[Passage provided start]
The government claims that this bill is about fairness. I want to clearly explain the government’s political strategy on this bill and the opposition’s policy response. In this term of office, since the 2004 election, the Prime Minister has changed. The Prime Minister secured control of the Senate. The arrogance that came with that power caused him to betray the Aussie battlers he had always claimed to represent. The Prime Minister faced a choice after he got control of the Senate: a choice between meeting the need for fairness for Aussie battlers in the workplace or making the law of Australia conform to his extreme views on industrial relations. He chose the latter. He deserted the battlers; he embraced the extreme. Having seen the Prime Minister desert hardworking Australians, Aussie battlers have repaid the insult. They have deserted the Prime Minister. The government’s opinion polling—ironically, all paid for by the taxes of hardworking Australians—would have screamed that battlers did not want the Prime Minister’s extreme Work Choices laws.
[Passage provided end]
[Given data start]
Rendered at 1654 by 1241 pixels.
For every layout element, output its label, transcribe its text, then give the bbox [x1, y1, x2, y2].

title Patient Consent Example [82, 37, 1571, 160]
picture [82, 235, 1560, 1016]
[Given data end]
▸ Written exercise:
List every phrase in the speech on the government's bill that contains the word "extreme".

▸ Correct response:
- "his extreme views on industrial relations"
- "he embraced the extreme"
- "the Prime Minister's extreme Work Choices laws"